S . Typhi is detected using duplex PCR protocol developed by researchers at the University of Washington (Scott Meschke and team) usIng primers and probes targeting the tviB and staG genes (Nair et al., 2019).

tviB _F 5’TGTGGTAAAGGAACTCGGTAAA-3’;

tvi B_R 5’-GACTTCCGATACCGGGATAATG-3’;

tvi B_P HEX - TGGATGCCGAAGAGGTAAGACGAGA-BHQ1;

sta G ___ F 5’- CGCGAAGTCAGAGTCGACATAG-3’;

sta G ___ R 5’-AAGACCTCAACGCCGATCAC-3’;

sta G ___ P FAM-5’-CATTTGTTCTGGAGCAGGCTGACGG-3’-BHQ1

The reaction mixture contain 0.65 µl of tviB_F (20µM), 0.75 µl each of tviB_R (20µM), staG_F(20µM),and staG_R (20µm), 0.5 µl each of the probe tviB_P (10µM) and staG_P (10 µM), 12.5 µl of SsoAdvanced Universal Probes Supermix (Bio-rad), and 5 µl of DNA in a final volume of 25 µl. The PCR reaction conditions include initial denaturation at 95^oC for 5 min, followed by 45 cycles of 95^oC 30 sec, 64^oC 30 sec, 72^oC 10 sec, and final extension at 72^oC for 5 min.
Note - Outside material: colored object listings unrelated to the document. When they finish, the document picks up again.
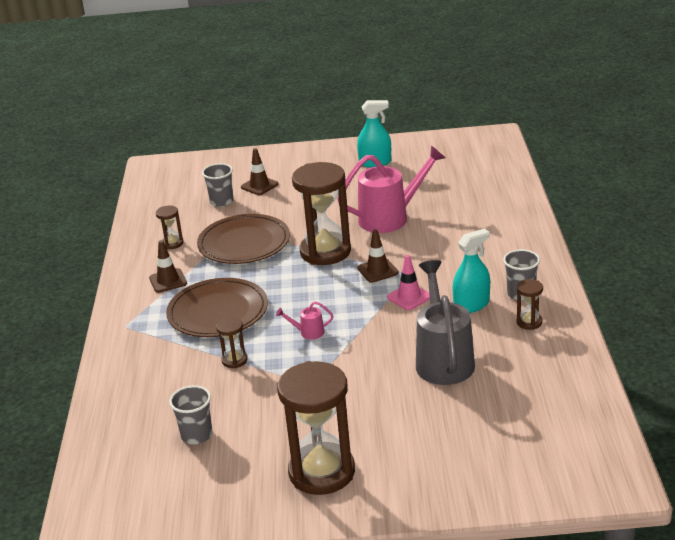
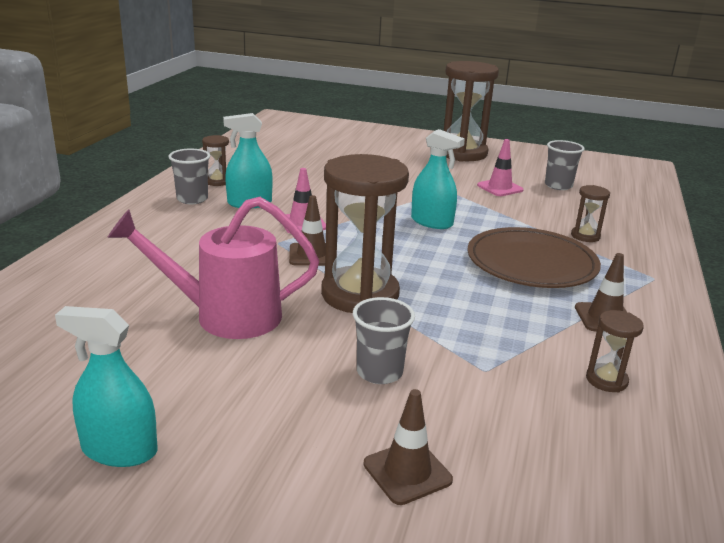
camera: 165 degrees left, 5 degrees down
(221, 202) = (503, 452): grey cup -> grey cup (379, 372)
(234, 360) = (517, 220): brown hourglass -> brown hourglass (585, 236)
(244, 243) = (477, 342): brown plate -> none
(259, 408) = (500, 188): none -> pink traffic cone
(308, 332) = (432, 222): pink watering can -> turquoise spray bottle
(443, 359) = (320, 179): grey watering can -> none

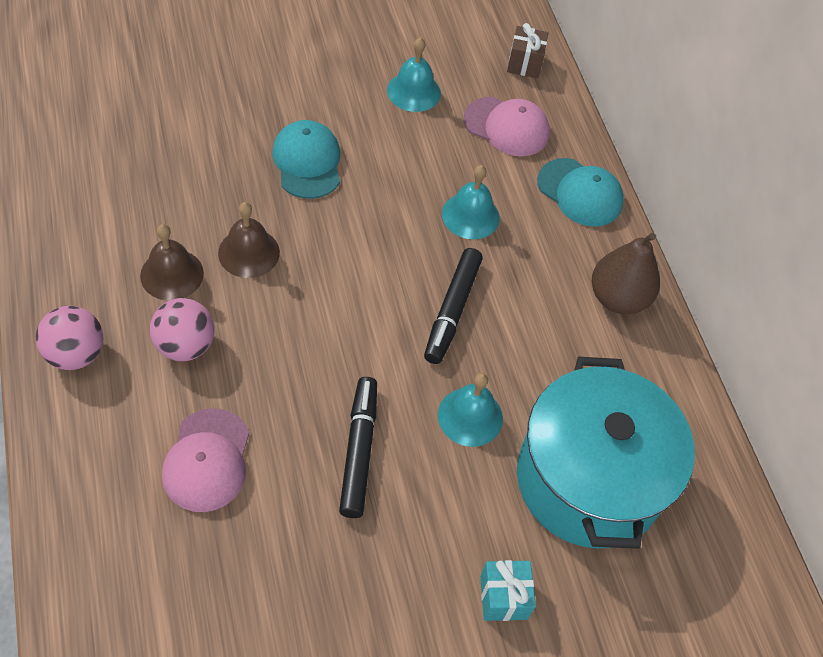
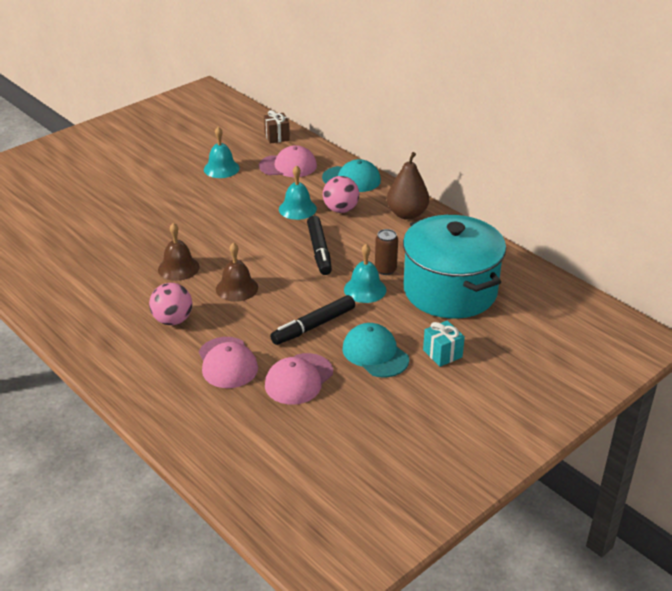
camera: 20 degrees left, 20 degrees down
(75, 354) = (106, 348): pink ball -> pink ball (340, 209)
(172, 274) = (138, 293): brown bell -> brown bell (237, 288)
(280, 540) = (299, 379): none -> pink cap
(307, 162) = (182, 218): turquoise cap -> turquoise cap (375, 354)
(359, 451) = (313, 326): black marker -> black marker turned 105 degrees counterclockwise
(521, 392) = (385, 270): none -> brown can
Detection of S . Paratyphi A

S . Paratyphi A Is detected using primers and probe targeting SPA2308 (Nga et al., 2010)

SPA2308_F 5’- ACGATGATGACTGATTTATCGAAC-3’;

SPA2308_R5’-TGAAAAGATATCTCTCAGAGCTGG-3’;

SPA2308_PCY5 - CCCATACAATTTCATTCTTATTGAGAATGCGC-BHQ2

The reaction mixture containing 1 µl of each primer (10µM), 0.4 µl of probe (10µM), 200µM of dNTPs, 5mM of MgCl2, 5U of HotStar Taq DNA polymerase (Qiagen), and 5 µl of DNA in a final reaction volume of 25 µl. The PCR reaction conditions include initial denaturation at 95^oC for 5 min, followed by 45 cycles of 95^oC 30 sec, 60^oC 30 sec, 72^oC 30 sec, and final extension at 72^oC for 10 min.